PROMPT >>
Show every line of the data below that includes the word "assign".

*** Opening GIVEN DATA ***

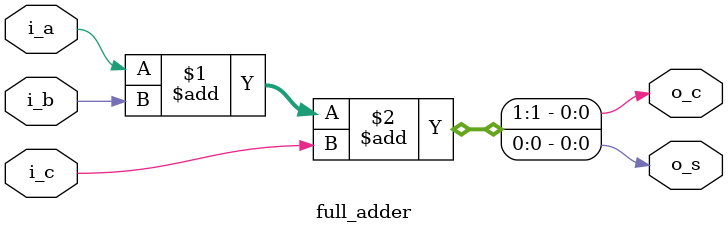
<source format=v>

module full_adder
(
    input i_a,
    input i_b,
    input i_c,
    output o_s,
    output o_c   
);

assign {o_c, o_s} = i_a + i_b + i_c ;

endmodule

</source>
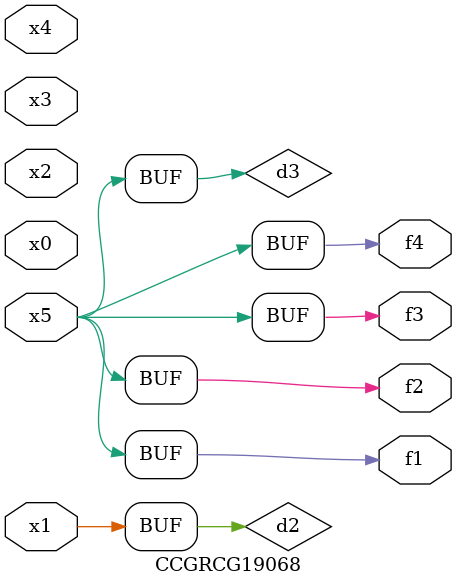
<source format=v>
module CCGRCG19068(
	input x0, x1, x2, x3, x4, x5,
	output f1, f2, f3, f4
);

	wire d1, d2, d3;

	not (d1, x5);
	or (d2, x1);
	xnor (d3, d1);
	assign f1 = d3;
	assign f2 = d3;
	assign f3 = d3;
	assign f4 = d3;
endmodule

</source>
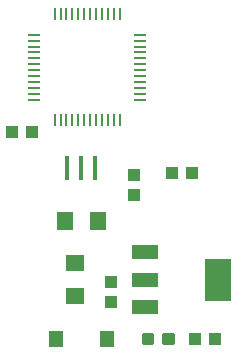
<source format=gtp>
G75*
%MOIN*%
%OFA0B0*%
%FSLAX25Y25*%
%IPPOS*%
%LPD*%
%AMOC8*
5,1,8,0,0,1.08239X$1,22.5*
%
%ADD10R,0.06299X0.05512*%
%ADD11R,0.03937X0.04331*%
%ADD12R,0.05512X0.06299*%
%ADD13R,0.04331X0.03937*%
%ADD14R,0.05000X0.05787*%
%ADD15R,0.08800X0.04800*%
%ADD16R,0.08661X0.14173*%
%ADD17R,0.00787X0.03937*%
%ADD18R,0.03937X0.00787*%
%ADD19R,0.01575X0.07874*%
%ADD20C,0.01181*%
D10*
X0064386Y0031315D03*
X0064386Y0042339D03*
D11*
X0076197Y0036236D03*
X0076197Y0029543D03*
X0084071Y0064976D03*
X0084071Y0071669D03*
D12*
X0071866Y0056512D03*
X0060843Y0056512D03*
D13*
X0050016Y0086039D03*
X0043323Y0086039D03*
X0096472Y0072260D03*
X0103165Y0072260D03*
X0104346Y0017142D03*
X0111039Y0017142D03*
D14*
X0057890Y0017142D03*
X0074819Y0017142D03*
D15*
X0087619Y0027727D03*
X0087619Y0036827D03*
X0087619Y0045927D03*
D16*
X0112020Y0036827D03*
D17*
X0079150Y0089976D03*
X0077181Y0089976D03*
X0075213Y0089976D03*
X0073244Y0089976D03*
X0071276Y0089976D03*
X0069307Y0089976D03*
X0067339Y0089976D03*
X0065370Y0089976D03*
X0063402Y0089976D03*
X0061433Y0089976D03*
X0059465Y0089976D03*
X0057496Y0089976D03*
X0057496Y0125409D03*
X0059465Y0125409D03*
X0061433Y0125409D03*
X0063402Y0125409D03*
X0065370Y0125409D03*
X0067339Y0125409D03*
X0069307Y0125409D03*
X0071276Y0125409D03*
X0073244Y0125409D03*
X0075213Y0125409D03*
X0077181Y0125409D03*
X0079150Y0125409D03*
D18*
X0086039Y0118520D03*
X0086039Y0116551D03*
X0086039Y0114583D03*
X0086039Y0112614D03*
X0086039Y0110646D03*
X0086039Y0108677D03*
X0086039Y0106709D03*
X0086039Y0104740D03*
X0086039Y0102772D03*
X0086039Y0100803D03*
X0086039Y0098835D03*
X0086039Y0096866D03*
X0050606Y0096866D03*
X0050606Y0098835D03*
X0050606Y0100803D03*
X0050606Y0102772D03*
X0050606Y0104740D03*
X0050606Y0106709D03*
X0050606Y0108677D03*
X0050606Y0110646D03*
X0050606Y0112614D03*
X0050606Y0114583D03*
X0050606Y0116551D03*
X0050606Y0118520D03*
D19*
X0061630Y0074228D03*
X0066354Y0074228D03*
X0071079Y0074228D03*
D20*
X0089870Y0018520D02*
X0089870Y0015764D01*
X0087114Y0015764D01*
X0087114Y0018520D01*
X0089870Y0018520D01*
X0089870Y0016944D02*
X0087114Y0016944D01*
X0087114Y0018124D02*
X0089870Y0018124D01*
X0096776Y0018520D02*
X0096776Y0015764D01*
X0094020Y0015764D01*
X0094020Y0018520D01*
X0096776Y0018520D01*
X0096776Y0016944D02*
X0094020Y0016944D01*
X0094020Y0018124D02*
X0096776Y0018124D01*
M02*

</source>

*** Closing GIVEN DATA ***

SOLUTION TO THIS TASK >>
assign {o_c, o_s} = i_a + i_b + i_c ;
	assign f1 = d3;
	assign f2 = d3;
	assign f3 = d3;
	assign f4 = d3;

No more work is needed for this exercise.